Cautioning China’s corporate debt ratio has reached “dangerous” levels, experts have warned against any stimulus measures to boost domestic demand to compensate for falling exports, saying it could put a heavy strain on corporate firms.

China’s corporate debt-to-GDP ratio stood at 107 per cent in 2011, the highest in the world, said Li Yang, Vice-President of the Chinese Academy of Social Sciences, a top government think tank.

A ratio that exceeds 90 per cent is considered “dangerous”, Li was quoted by state-run China Daily as saying today, citing the standard set by the Organisation for Economic Cooperation and Development.

Li Zhenyu, rating director of China Lianhe Credit Rating Co Ltd, said the figure is likely to be calculated by taking the total debt Chinese banks carry from loans and other methods of borrowing, such as corporate bonds, and dividing it by the country’s GDP.

Data from the China Banking Regulatory Commission show China’s banking system had 55 trillion yuan ($8.63 trillion) in outstanding loans by the end of 2011.

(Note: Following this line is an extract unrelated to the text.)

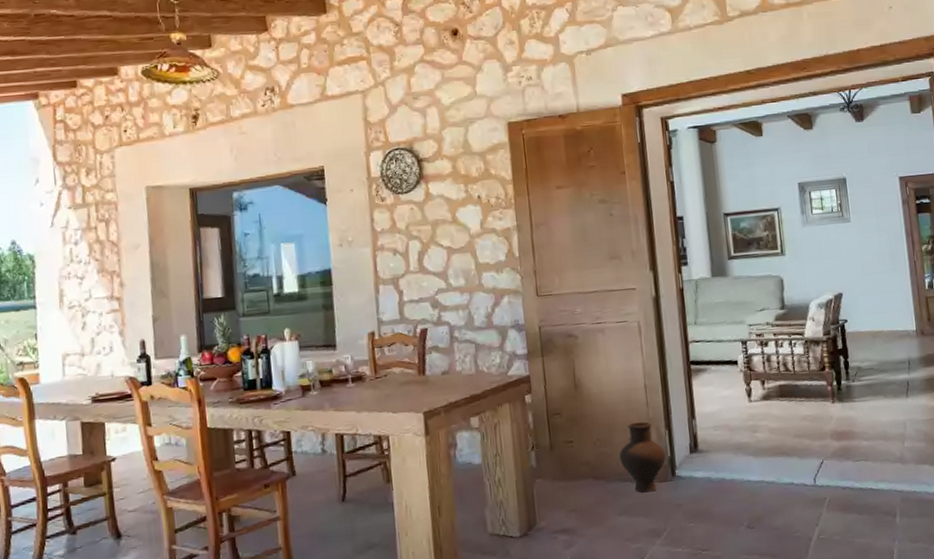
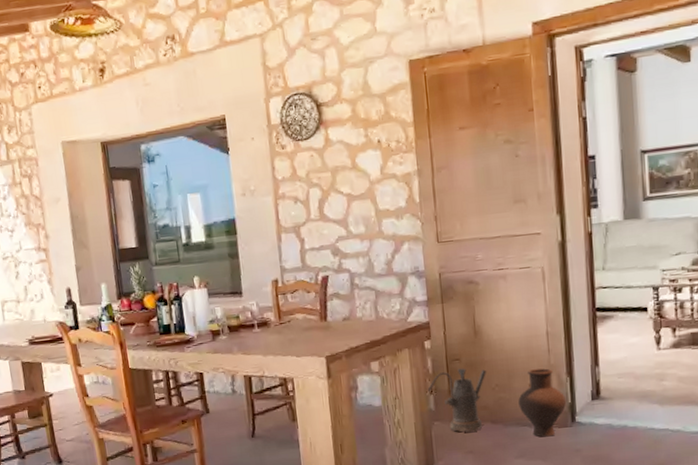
watering can: none [528,422,588,490] -> present [427,368,487,432]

The country’s GDP for the same year exceeded 47 trillion yuan.

“The figure doesn’t reveal the financial positions of particular companies,” Chen Daofu, policy research chief at the Financial Research Institute of the State Council’s Development Research Centre, said.

“But large Chinese companies’ debt burden is indeed increasing because of the strong momentum seen in fixed-asset investments after 2008,” he said.

Chen said the average debt-to-asset ratio of Chinese companies with more than 20 million yuan in annual revenue was about 40 per cent.